To distinguish between these models, the authors studied the spatial distribution of the 2,943T→C RET mutation in the testes of 14 normal men across three age groups (namely, 19–23 years, 36–68 years and 75–80 years). Each testis was divided into 192 segments and assessed by a PCR-based protocol for the frequency of the MEN2B-causative RET mutation. In the middle-aged group, the RET mutation frequency was higher than the genome-wide average; clusters of segments were visible in which mutations occurred at a much higher frequency than in others. By contrast, the youngest group of men had very few mutations. These results are consistent with a paternal age effect and also indicate that the mutations seen in the middle group were probably not occurring until after puberty. The mutation pattern seen in the oldest sample was heterogeneous, although this discrepancy was removed when the mutation frequency was corrected for age-related cell death.

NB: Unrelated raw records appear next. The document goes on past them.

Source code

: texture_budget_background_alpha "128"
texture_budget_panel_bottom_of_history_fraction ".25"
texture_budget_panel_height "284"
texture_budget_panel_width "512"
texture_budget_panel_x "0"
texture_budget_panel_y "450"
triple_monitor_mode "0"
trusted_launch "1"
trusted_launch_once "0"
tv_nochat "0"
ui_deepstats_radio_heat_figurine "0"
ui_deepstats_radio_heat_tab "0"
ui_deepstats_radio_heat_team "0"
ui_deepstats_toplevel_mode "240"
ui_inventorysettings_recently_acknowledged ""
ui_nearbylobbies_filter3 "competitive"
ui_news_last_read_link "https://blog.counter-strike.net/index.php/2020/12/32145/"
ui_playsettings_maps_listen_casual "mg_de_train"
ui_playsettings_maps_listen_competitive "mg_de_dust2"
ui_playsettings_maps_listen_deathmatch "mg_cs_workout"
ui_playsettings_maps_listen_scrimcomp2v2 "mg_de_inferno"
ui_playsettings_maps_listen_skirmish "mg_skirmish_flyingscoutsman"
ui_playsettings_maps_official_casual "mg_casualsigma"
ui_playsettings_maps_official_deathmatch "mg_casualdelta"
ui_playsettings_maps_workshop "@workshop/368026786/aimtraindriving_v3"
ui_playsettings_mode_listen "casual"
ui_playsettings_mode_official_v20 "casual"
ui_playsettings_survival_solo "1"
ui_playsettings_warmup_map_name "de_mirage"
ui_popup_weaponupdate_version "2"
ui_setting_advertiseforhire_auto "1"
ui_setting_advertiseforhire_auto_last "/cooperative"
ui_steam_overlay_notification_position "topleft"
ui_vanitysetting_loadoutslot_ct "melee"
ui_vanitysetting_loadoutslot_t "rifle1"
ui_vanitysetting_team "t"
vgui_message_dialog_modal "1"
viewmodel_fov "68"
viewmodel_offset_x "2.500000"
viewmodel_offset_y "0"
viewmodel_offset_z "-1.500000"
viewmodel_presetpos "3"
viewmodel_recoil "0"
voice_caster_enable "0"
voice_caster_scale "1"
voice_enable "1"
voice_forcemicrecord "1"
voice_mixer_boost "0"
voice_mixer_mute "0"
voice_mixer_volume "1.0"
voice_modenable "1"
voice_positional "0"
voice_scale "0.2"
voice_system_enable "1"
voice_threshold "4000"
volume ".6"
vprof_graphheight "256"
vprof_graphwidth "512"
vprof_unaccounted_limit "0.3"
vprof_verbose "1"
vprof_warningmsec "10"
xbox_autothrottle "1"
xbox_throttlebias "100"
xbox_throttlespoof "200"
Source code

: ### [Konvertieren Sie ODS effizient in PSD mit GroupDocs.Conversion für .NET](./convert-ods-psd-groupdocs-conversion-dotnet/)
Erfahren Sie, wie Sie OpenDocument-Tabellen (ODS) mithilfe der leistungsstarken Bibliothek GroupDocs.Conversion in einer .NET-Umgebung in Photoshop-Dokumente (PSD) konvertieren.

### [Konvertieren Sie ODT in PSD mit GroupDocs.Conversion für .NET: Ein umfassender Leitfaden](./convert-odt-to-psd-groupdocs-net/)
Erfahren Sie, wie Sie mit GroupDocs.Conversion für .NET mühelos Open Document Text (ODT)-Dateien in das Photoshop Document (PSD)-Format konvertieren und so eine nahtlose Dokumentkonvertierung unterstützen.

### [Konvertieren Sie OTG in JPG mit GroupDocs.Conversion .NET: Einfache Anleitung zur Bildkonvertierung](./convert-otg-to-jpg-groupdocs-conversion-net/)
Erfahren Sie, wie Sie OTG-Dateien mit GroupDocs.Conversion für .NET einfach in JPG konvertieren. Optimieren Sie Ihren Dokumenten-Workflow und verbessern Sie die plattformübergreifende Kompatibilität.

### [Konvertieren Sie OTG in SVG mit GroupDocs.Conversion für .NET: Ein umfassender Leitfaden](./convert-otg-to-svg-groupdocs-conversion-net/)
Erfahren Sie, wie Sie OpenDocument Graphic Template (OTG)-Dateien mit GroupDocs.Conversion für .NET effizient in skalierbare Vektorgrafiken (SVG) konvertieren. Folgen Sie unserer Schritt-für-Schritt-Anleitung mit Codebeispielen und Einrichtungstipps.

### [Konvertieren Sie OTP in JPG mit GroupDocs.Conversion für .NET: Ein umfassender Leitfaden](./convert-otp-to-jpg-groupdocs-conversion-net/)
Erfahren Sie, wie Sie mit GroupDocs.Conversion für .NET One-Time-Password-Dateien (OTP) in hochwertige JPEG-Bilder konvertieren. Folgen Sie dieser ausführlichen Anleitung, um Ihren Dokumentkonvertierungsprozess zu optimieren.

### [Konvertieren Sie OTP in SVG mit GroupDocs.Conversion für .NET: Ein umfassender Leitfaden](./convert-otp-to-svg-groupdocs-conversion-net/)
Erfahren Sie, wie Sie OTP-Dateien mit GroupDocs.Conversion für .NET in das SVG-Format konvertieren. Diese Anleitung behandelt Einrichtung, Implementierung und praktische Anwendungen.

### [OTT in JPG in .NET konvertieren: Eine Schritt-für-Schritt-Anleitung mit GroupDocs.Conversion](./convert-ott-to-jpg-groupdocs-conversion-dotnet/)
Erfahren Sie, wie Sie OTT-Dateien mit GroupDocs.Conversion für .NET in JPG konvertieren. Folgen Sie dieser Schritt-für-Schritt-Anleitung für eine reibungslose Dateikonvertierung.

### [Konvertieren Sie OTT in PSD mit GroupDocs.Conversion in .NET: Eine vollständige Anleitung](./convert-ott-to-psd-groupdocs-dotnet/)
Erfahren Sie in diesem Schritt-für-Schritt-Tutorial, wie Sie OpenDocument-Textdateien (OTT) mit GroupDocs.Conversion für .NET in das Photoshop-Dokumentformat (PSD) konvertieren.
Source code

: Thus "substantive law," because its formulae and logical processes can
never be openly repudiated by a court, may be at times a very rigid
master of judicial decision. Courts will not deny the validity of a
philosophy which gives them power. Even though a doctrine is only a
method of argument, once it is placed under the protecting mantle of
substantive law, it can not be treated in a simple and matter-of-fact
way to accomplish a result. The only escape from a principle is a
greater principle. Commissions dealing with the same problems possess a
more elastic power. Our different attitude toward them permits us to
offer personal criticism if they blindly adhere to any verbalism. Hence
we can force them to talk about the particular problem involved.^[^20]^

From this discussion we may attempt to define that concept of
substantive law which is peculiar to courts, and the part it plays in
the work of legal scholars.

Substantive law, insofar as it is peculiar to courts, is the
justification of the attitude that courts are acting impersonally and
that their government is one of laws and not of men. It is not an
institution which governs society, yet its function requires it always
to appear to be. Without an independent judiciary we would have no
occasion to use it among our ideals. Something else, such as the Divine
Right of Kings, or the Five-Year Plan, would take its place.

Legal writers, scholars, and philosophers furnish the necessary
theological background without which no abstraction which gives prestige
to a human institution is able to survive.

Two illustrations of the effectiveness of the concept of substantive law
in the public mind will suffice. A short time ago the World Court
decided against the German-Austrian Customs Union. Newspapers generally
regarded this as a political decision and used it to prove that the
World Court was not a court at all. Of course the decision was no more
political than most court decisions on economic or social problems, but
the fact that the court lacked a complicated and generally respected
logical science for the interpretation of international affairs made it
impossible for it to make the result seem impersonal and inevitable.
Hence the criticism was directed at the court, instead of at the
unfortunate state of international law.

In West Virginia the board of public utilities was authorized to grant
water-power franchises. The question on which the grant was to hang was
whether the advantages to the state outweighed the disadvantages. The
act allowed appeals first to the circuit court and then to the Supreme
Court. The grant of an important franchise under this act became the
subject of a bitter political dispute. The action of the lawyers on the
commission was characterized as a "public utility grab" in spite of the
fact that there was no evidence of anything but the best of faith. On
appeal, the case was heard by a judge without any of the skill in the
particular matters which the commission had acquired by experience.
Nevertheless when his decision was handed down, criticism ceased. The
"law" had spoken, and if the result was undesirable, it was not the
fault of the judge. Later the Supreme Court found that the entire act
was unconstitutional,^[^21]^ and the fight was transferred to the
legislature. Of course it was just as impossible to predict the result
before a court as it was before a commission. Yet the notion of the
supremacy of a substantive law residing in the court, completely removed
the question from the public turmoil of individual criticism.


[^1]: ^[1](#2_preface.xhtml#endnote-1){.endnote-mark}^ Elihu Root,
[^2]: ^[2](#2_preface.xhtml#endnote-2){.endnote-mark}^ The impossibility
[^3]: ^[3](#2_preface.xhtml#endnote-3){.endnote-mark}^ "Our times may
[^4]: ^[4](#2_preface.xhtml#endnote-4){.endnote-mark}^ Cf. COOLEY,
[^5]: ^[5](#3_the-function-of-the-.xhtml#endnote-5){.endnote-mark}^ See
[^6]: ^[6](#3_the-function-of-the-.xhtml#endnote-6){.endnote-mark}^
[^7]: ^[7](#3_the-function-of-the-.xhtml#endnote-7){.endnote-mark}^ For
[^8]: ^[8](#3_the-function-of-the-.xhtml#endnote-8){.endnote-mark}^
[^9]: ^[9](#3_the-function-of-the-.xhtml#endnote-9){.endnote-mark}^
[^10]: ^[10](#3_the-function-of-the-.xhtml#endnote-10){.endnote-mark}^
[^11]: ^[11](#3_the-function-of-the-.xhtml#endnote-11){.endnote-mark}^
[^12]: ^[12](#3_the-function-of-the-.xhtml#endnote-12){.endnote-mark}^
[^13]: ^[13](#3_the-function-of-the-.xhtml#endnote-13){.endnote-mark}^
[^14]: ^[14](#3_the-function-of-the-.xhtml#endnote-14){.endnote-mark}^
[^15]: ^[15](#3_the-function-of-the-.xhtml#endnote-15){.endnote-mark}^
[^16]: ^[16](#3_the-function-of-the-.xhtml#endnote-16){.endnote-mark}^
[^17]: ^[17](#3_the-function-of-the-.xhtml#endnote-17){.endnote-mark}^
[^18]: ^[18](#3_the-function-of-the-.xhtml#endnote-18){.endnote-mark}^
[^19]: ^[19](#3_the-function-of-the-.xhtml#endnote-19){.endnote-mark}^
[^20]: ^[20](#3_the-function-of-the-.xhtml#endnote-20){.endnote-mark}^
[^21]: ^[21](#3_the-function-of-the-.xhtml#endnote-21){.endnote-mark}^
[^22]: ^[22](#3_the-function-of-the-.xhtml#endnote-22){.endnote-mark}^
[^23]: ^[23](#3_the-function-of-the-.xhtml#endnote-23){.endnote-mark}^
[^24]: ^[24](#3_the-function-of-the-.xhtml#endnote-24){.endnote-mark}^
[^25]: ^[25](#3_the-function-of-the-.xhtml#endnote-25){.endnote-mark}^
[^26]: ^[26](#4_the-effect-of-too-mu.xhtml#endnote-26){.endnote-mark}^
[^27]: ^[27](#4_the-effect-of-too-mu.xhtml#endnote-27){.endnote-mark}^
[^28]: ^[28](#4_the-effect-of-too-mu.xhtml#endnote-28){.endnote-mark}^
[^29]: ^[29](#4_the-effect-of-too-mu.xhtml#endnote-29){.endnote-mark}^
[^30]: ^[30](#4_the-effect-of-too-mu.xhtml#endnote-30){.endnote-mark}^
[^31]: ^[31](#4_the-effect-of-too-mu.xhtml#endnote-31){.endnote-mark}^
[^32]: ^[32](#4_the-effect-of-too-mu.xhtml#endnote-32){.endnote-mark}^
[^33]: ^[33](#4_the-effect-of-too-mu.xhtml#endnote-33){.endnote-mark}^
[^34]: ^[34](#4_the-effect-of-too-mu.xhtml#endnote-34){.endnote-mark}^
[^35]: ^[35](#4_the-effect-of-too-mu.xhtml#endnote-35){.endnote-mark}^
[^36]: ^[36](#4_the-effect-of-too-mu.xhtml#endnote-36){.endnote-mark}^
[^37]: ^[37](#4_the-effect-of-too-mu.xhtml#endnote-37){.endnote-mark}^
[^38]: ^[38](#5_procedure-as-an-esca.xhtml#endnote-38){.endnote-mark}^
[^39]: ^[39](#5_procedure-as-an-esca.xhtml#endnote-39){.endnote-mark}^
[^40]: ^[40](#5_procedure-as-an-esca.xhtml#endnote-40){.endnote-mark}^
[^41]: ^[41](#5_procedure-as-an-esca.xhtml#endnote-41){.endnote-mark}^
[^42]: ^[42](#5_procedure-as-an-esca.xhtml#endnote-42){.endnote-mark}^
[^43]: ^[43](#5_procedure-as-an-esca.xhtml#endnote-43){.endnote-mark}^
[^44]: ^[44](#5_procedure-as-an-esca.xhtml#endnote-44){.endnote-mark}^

Computational simulations were then used to identify a cellular mutation model that best captures all of the parameters observed in the data: the average mutation frequency seen across a testis; a measure of the spatial clustering of mutations in different segments across the testis; and the fraction of segments that falls under a threshold mutation frequency. The hotspot model was rejected, but the selection model was a good match to the data. In particular, the model was most consistent with a process in which the mutant spermatogonial cells occasionally divide symmetrically (shown in yellow in the figure) — rather than asymmetrically (shown in blue in the figure), as is normally the case. Although an asymmetrical division gives rise to another stem cell and a sperm progenitor, a symmetrical cell division would generate two stem cell daughters and therefore yield a much larger pool of genetically identical — in this case, mutated — cells.

Similar investigations could now be applied to study similarly inherited de novo disease mutations. Given what is known about the requirement for RET signalling in spermatogonial self-renewal in the mouse and the effect of the 2,943T→C mutation in human tissue culture, the most likely explanation for the observed selective advantage seen in MEN2B is that the causal mutation weakens the strength of signalling of downstream pathways, shifting the balance between symmetric and asymmetric divisions.